I think it’s time for Salon.com to get a new advice columnist. The question from "Weary Traveler" ends like this:

Anyway, I have this belief that if I could somehow find a
spiritual center, then all my struggles would be so much more easily managed. I
was raised Catholic, but while I love the ritual of it, the patriarchy grates
on me, and the pope’s not too fond of gays. Hinduism, Buddhism, plain old
meditation, they all interest me, but nothing strikes me as the thing I need.
So my question is this: How do you find that centered, spiritual, warm, safe
place that makes the rest of this crazy world seem tolerable?
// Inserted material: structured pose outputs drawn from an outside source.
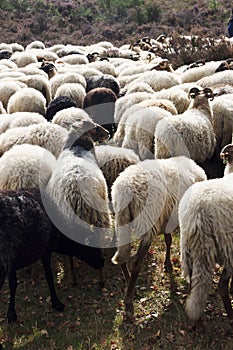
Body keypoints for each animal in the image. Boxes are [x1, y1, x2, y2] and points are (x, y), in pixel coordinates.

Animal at [112, 156, 207, 314]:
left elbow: (168, 240)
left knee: (123, 255)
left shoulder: (167, 219)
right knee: (136, 262)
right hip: (147, 221)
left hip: (121, 220)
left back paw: (128, 284)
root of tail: (126, 190)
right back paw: (129, 300)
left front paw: (168, 264)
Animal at [178, 143, 233, 328]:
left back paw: (197, 323)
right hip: (226, 247)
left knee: (194, 285)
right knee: (221, 286)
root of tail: (198, 213)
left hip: (189, 248)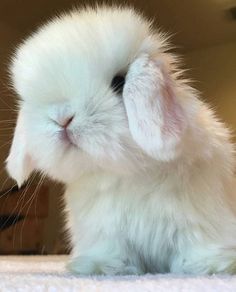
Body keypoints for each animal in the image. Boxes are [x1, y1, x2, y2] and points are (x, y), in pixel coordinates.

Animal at [5, 6, 236, 276]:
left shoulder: (202, 220)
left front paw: (212, 267)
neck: (127, 172)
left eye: (119, 83)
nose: (62, 119)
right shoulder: (106, 233)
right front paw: (99, 267)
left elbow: (200, 245)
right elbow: (113, 252)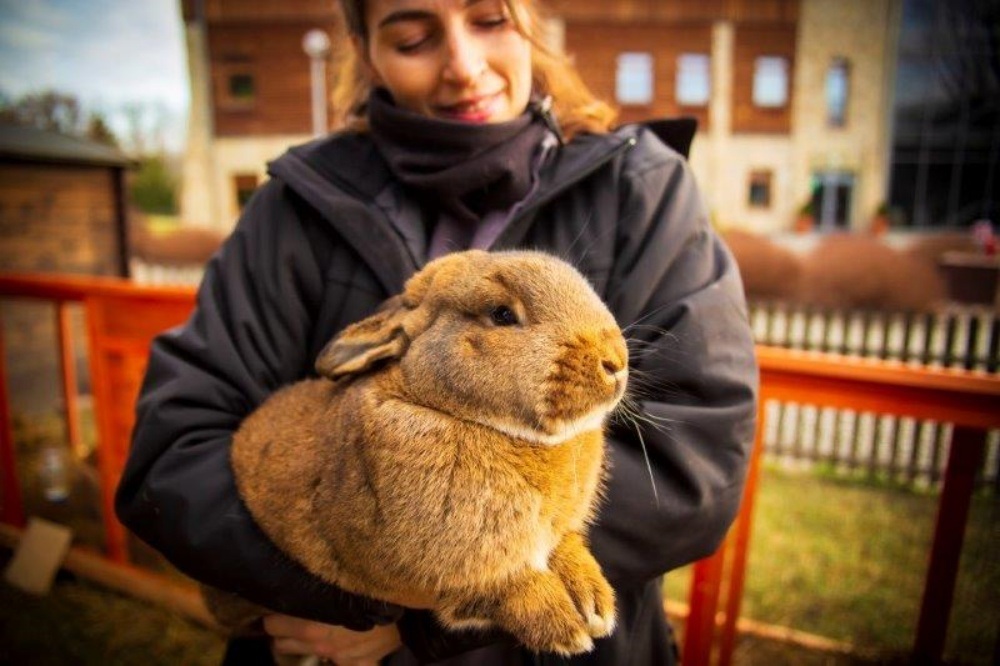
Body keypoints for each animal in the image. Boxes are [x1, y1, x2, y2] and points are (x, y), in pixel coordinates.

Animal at [201, 249, 624, 652]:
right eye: (502, 314)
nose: (617, 361)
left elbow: (565, 546)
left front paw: (594, 600)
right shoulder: (442, 573)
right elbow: (504, 587)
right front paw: (564, 627)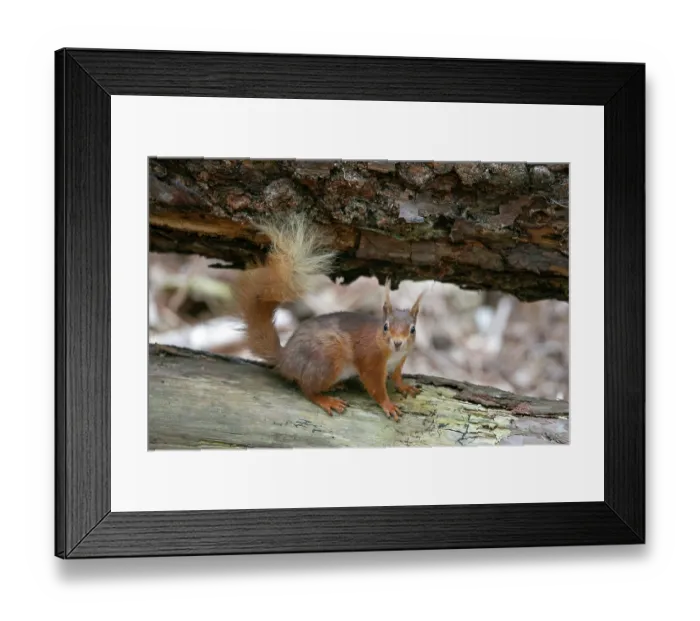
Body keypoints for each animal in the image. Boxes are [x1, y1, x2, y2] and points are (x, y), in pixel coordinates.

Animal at [234, 214, 424, 422]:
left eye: (413, 329)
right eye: (385, 327)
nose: (397, 343)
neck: (392, 353)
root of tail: (285, 359)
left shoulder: (401, 359)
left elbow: (397, 376)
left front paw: (405, 386)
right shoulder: (371, 361)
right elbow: (376, 387)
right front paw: (388, 405)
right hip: (329, 358)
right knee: (307, 388)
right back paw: (326, 400)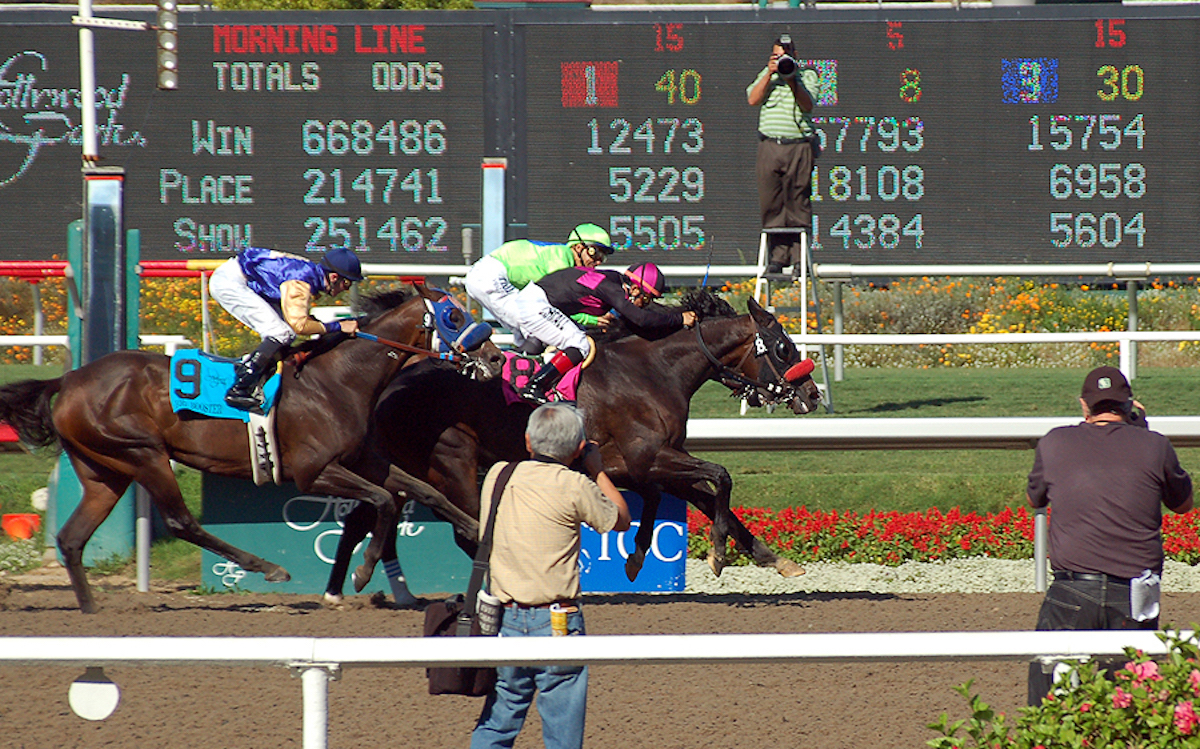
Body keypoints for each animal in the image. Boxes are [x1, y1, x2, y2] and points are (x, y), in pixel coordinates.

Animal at [0, 283, 501, 612]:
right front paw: (362, 573)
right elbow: (383, 501)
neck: (338, 380)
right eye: (454, 316)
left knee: (72, 538)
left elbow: (423, 491)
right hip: (142, 454)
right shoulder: (313, 472)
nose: (495, 357)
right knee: (182, 522)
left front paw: (476, 529)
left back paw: (92, 612)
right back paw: (268, 568)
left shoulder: (366, 460)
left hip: (105, 470)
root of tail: (69, 378)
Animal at [324, 288, 820, 602]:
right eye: (783, 347)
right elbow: (721, 476)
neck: (654, 370)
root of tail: (395, 379)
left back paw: (356, 585)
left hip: (402, 461)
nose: (813, 395)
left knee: (375, 509)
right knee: (467, 528)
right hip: (453, 460)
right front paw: (715, 555)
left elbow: (695, 497)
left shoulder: (642, 464)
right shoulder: (652, 457)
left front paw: (774, 559)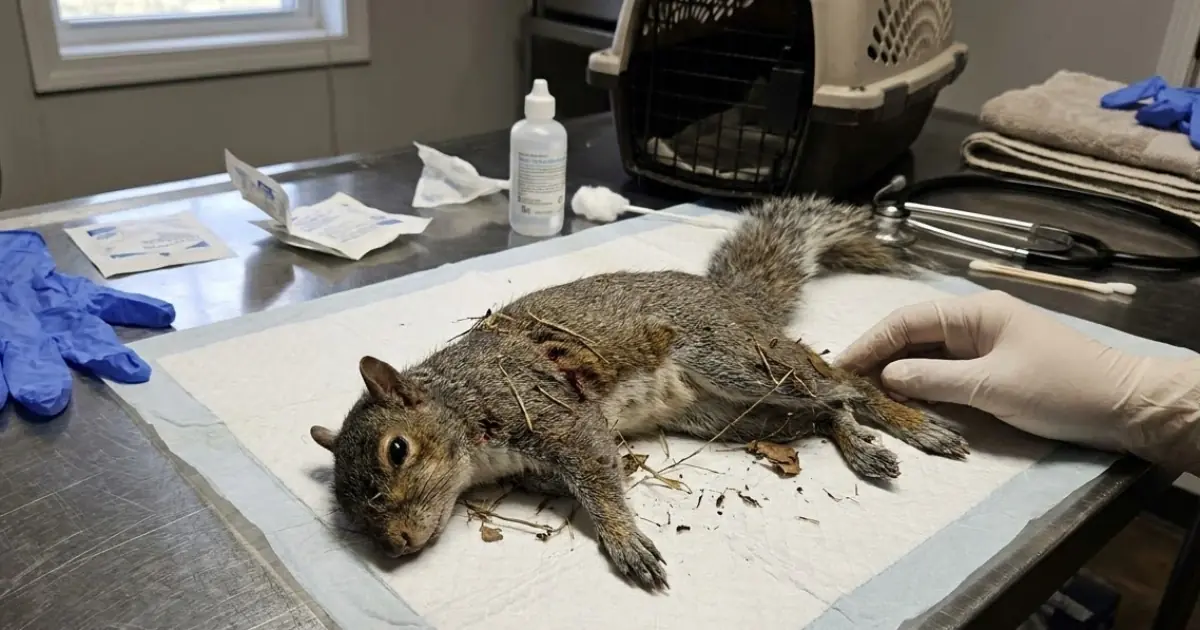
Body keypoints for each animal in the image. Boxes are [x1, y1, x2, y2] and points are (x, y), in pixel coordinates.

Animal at [309, 195, 970, 591]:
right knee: (820, 414)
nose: (396, 545)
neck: (463, 405)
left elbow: (599, 480)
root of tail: (733, 300)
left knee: (842, 387)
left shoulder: (555, 416)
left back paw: (906, 429)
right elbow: (599, 474)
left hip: (737, 362)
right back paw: (863, 445)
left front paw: (625, 542)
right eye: (347, 506)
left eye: (398, 450)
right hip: (733, 416)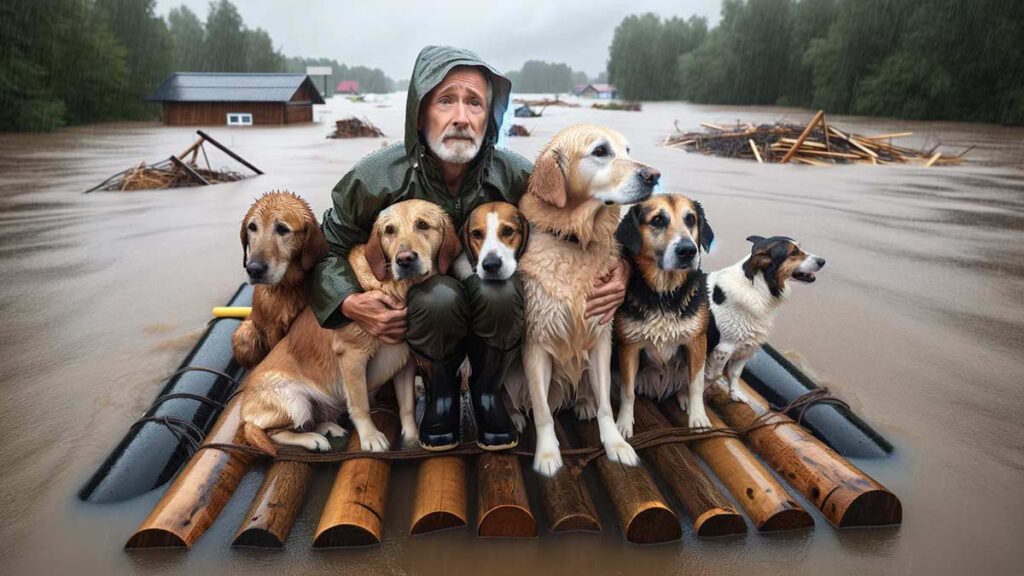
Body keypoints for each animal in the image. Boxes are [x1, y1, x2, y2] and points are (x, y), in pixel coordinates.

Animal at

This is part of the response:

Dear Traveler,

It is good to be reminded of the existence of this place. After reading your
letter I had to go and try to find it again. Just the thought of there being a
centered, spiritual, warm, safe place is enough to cause one to seek it again.
But I couldn’t really find it just off the bat like that. I looked around and
realized that I don’t seem to have access to it right now. That may be because
I am distracted with a houseguest, or that my attention is centered on an
upcoming trip. All I can do in the moment is remember that there is indeed such
a place, or such an experience, and I, like you, have occasionally had access
to it.

As to techniques for departure and arrival: I’m not sure that if you saw the
spiritual practice you need, it would strike you as the spiritual practice you need.
You might have to find what you need by simply continuing to do the dumb stuff
you’re already doing, but trusting it more, or doing it more. You might have to
find it by not looking for what you want, by using stealth and indirection,
alert to paradox and uncertainty. Or you may find it through nothing more than
stubborn persistence — a persistence which on the outside looks like faith
though it doesn’t feel like faith.

I’m afraid this prose may sound like ersatz mumbo jumbo, as though I were
trying to impersonate a spiritual master out of the movies.

Uhhhh…..Ya.

First of all you don’t start your spiritual quest by looking for comfort. Secondly, you don’t go about your quest using "stealth and misdirection." You follow the evidence and get to the truth. That’s the bottom line

A better guide for this lost soul would be C.S. Lewis. From Mere Christianity:

Comfort is the one thing you cannot get by looking for it. If you look for truth, you may find comfort in the end: if you look for comfort you will get neither comfort or truth – only soft soap and wishful thinking to begin with, and in the end, despair.